Em estilo passeio sem destino aparente
Dezembro 02, 2017
Ricardo Correia
A música entoava a meio tom pelo meio da conversa dos adultos, sentados no banco da frente do automóvel, ao mesmo tempo que conduzia o meu bólide descontraído pela estrada fora. As duas miúdas sentadas no banco de trás, uma a apreciar a paisagem de olhos fechados dormitando com a cabeça reclinada na cadeirinha, enquanto a outra a mais velha, suspirava pelo aborrecimento próprio da idade, de quem já começa achar que passear com o pai e com a mãe se está a tornar uma seca.

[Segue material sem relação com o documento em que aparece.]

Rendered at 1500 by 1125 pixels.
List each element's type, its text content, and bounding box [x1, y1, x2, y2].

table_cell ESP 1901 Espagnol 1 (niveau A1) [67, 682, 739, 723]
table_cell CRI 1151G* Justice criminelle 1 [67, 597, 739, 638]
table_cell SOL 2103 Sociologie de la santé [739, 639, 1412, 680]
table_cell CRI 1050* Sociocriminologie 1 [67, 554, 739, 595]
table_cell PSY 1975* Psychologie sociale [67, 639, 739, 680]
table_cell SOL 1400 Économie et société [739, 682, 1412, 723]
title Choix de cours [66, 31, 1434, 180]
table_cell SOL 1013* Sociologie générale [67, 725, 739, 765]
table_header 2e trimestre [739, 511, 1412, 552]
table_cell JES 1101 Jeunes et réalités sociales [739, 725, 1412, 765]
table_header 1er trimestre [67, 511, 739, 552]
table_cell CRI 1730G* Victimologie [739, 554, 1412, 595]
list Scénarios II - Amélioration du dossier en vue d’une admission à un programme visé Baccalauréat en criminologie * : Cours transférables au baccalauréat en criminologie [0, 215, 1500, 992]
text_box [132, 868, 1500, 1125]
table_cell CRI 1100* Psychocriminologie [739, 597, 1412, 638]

Era bem melhor estar aturar o canal Disney ou a picotar o tablete com os joguitos impingidos pelo 'googleplay'.
A conversa dos adultos foi entretanto interrompida pela Ema em sinal de alerta, em tom de quem estava aprestar atenção ao caminho mais do que eu. Estaria ela certa! Hum...
- Pai! Acho que já passamos por este Bombeiro paí umas quatro vezes.
- A sério Ema?! Não pode ser - retorqui eu.
- É verdade. Olha é sempre a mesma rotunda com a mesma estátua do bombeiro!
- Não é nada! Olha este bombeiro está apontar para ali e outro à bocado estava virado para o outro lado. - Tentei disfarçar eu, confiante da minha resposta.
- Claro, à bocado vínhamos de cima, e agora vamos para cima, por isso é que é o mesmo bombeiro, pai! Só que virado ao contrário - Disse a Ema sábia da sua resposta.
Já lá vai o tempo em que conseguia dar a volta à questão sem ser apanhado. A minha copiloto também andava com o radar em baixo, e sem sinal, porque todas as vezes que dizia, "é por ali." Acabávamos numa estrada sem saída ou a entrar numa mata com estrada de terra batida. Enquanto isto a Ema ria-se do pai tonto.
Eu não querendo admitir que andávamos em círculos perdidos e mais uma vez, quem precisa de GPS's. Afinal de contas andávamos a passear sem destino certo, somente a ver a paisagem. Ainda disse à Ema que logo por azar era feriado e não havia ali nenhum carro que soubesse o caminho para eu seguir atrás dele.
Antigamente desdobrávamos os mapas em papel com todas as estradas do país, que tinham que começar a ser abertos no banco de trás para se conseguir ver onde estávamos, e acabávamos sempre a ver o mapa de pernas para o ar. Mas quem ligava a isso? Queríamos mesmo era ir por essas estradas fora somente pela aventura.
De volta a casa tive uma discussão valente com a Ema e com a mãe. Vimos um carro, daqueles quadriciclos (papa-reformas), com a matricula 88. E eu disse com firmeza.
Eu - Olha ali aquela matricula! Tem os oitos de cabeça para baixo.
Ema - Não tem nada! Estão bem.
Cláudia - Olha passou-se andas a ver mesmo mal.
Eu - A sério, vocês não vêm! Os oitos estão de cabeça para baixo.
Ema - Ó pai! Estão bem é mesmo assim.
Seguimos atrás do carro para aí uns cinco quilómetros ou mais, sempre na mesma discussão. A Cláudia só se ria da minha parvoíce. - Vais dizer que é por a bolinha gorda estar em cima e a pequena em baixo?
Eu - Ah! Afinal sempre vês os oitos de cabeça para baixo?!
Ema - Ó pai chega-te mais perto para eu ver melhor. - Assim fiz. Cheguei-me mais um bocadinho para perto do carro da frente.
Cláudia - Qual é o problemas das bolinhas serem diferentes? Quem te disse que a cabeça tem de estar sempre em cima?
Eu - Então fica mal. É como ter a cabeça debaixo do cú! Não faz sentido. Os oitos estão de cabeça para baixo e mais nada.
A certa altura da discussão já a Ema concordava comigo. Isto é que é poder de persuasão! De facto os oitos da matricula do papa-reformas estavam de cabeça para baixo.
Mas na verdade tudo não passa de ilusão de ótica. À medida que o carro da frente se move dá a sensação de que a bolinha debaixo do número oito fica mais pequena em relação à bolinha de cima.
No final de contas rimo-nos que nem uns perdidos à vinda para casa e a viagem parece que se fez mais depressa. Isso é que interessa.